Dr. Pipat explained that proper harvesting of sugar canes also affected sugar proportion since a farmer who cuts the base of a sugar cane 5-10 cms. from the soil will leave 300-500 kilograms of the product worth 400 Baht. Moreover, the base of the sugar cane is the sweetest part. To make things worse, some farmers burn down sugar canes and leave them before harvesting, reducing sugar proportion to 0.5-1% per day.
“We’ve lost a lot both in sugar plantations and factories. So, if we try to prevent losing sugar proportion, both in the farm and factory, even in the short term, we can produce 5-10% of sugar more than the amount we obtain right now,” explained Dr. Pipat.
In addition, Dr. Pipat asked the relevant public agencies to campaign against burning sugar cane plantations and to introduce a harvesting machine and a chest to stock the product. Doing so will boost the farmer’s income even in the short term.
Dr.
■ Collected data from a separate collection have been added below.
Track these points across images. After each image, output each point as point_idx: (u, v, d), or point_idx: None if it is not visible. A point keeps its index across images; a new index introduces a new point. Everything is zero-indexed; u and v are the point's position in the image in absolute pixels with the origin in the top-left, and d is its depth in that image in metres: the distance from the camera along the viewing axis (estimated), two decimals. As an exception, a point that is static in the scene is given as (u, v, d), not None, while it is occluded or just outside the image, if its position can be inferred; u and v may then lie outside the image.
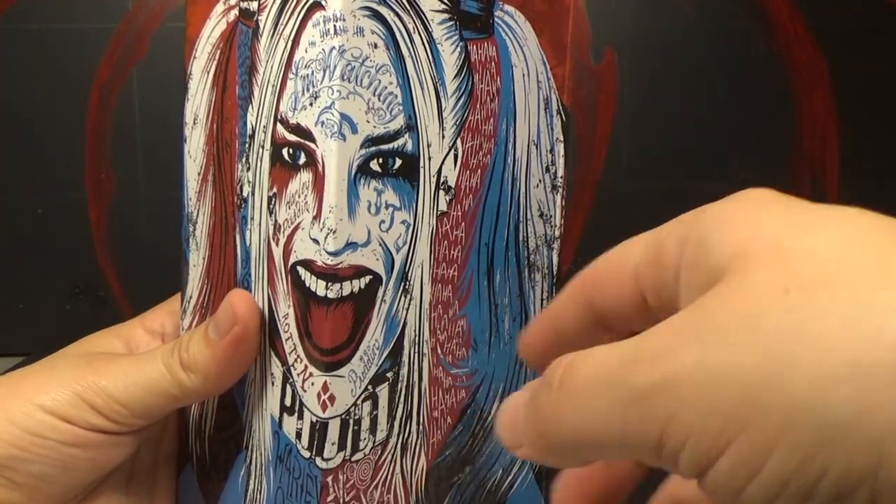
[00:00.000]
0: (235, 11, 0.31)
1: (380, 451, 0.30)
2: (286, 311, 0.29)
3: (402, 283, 0.29)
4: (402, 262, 0.29)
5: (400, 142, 0.28)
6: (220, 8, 0.32)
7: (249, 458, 0.31)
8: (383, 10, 0.27)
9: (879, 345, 0.15)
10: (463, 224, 0.30)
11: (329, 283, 0.28)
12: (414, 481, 0.31)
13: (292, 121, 0.28)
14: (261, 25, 0.30)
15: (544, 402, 0.20)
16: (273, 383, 0.30)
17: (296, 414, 0.29)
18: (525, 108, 0.31)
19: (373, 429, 0.29)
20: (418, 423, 0.30)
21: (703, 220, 0.20)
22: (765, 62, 0.64)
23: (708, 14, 0.63)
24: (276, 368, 0.30)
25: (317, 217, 0.28)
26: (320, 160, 0.28)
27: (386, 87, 0.28)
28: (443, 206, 0.30)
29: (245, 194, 0.31)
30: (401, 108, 0.28)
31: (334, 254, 0.28)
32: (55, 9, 0.61)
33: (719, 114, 0.64)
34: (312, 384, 0.29)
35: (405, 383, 0.30)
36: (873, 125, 0.65)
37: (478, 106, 0.30)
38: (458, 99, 0.29)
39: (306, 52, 0.28)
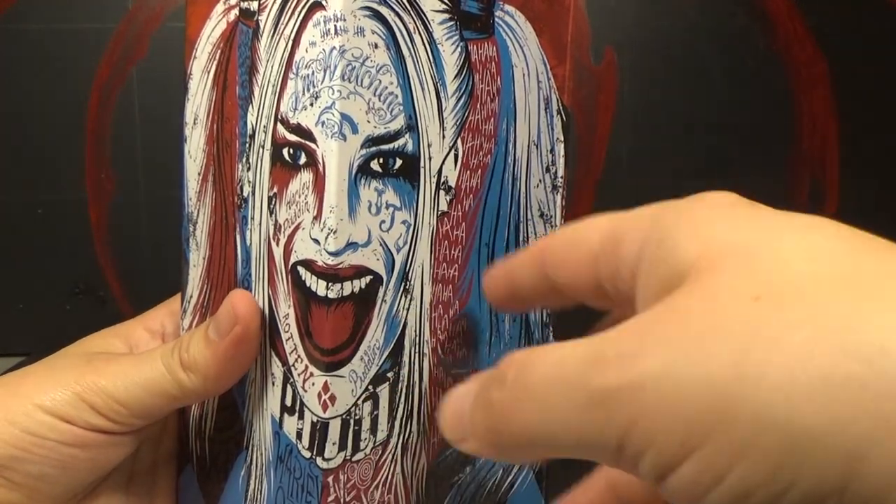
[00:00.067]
0: (235, 11, 0.31)
1: (380, 452, 0.30)
2: (287, 312, 0.29)
3: (403, 284, 0.29)
4: (403, 263, 0.29)
5: (400, 142, 0.28)
6: (220, 8, 0.32)
7: (250, 458, 0.31)
8: (384, 11, 0.27)
9: (854, 358, 0.15)
10: (463, 224, 0.30)
11: (329, 283, 0.28)
12: (414, 481, 0.31)
13: (293, 121, 0.28)
14: (261, 25, 0.30)
15: (496, 399, 0.20)
16: (273, 383, 0.30)
17: (296, 414, 0.29)
18: (525, 108, 0.31)
19: (373, 429, 0.29)
20: (419, 423, 0.30)
21: (666, 219, 0.20)
22: (765, 62, 0.64)
23: (708, 14, 0.63)
24: (277, 368, 0.30)
25: (317, 217, 0.28)
26: (321, 160, 0.28)
27: (386, 88, 0.28)
28: (443, 207, 0.30)
29: (245, 194, 0.31)
30: (401, 108, 0.28)
31: (335, 254, 0.28)
32: (55, 9, 0.60)
33: (719, 114, 0.64)
34: (313, 384, 0.29)
35: (406, 383, 0.30)
36: (873, 125, 0.65)
37: (478, 106, 0.30)
38: (459, 99, 0.29)
39: (307, 52, 0.28)
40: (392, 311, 0.29)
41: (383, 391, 0.29)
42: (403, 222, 0.29)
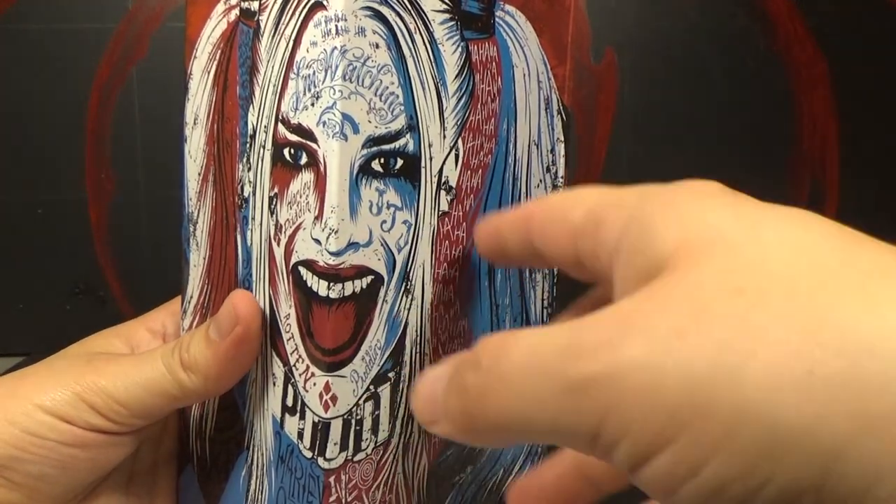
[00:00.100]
0: (236, 11, 0.31)
1: (382, 452, 0.30)
2: (288, 312, 0.29)
3: (404, 284, 0.29)
4: (404, 263, 0.29)
5: (401, 142, 0.28)
6: (220, 8, 0.32)
7: (251, 458, 0.31)
8: (385, 11, 0.27)
9: (837, 355, 0.15)
10: (464, 224, 0.30)
11: (331, 284, 0.28)
12: (416, 481, 0.31)
13: (294, 121, 0.28)
14: (262, 25, 0.30)
15: (471, 382, 0.19)
16: (275, 383, 0.30)
17: (298, 414, 0.29)
18: (526, 108, 0.31)
19: (375, 429, 0.29)
20: (420, 423, 0.30)
21: (648, 205, 0.20)
22: (765, 62, 0.64)
23: (708, 14, 0.63)
24: (278, 369, 0.30)
25: (318, 217, 0.28)
26: (322, 160, 0.28)
27: (387, 88, 0.28)
28: (444, 207, 0.30)
29: (246, 194, 0.31)
30: (402, 108, 0.28)
31: (336, 254, 0.28)
32: (55, 9, 0.61)
33: (719, 114, 0.64)
34: (314, 384, 0.29)
35: (407, 383, 0.30)
36: (873, 125, 0.65)
37: (479, 106, 0.30)
38: (460, 99, 0.29)
39: (308, 52, 0.28)
40: (393, 312, 0.29)
41: (385, 391, 0.29)
42: (404, 222, 0.29)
Pipat said that he believed that Thailand did not lack the knowledge, but needed an effective management system, which would rely on public sectors, farmers and academics. Their cooperation would help advance the sugar and sugar cane industry in Thailand continuously until the country supersedes others.
“Bioeconomy”, a New Hope for Farmers and Factories
Dr. Pipat pointed out that, if one talked about income sharing systems of sugar products in Thailand, this income depended entirely on sugar sales. 70% of the income belongs to farmers and 30% to sugar manufacturers. For instance, if Thailand produced 10 million tons of sugar, each of which could be sold for 10,000 Baht, then the total income would be 100,000 million Baht. 70,000 million Baht of the total income would belong to all the farmers in the country. However, in the past years, the income from selling sugar dropped due to the world market’s price. One solution to boost income in the long run is to transform sugar canes into other kinds of products besides sugar.
Dr. Pipat finally added that the government currently had a campaign called, Bioeconomy, of which sugar and sugar canes are major goods because production systems are consistent. Public and private sectors can add value to sugar by transforming it into bioplastic or biochemical products, which will increase income from 10,000 Baht to 15,000 to 20,000 Baht or even 100,000 Baht per ton of sugar. Although the price depends on product types, the idea can be implemented as a long-term policy.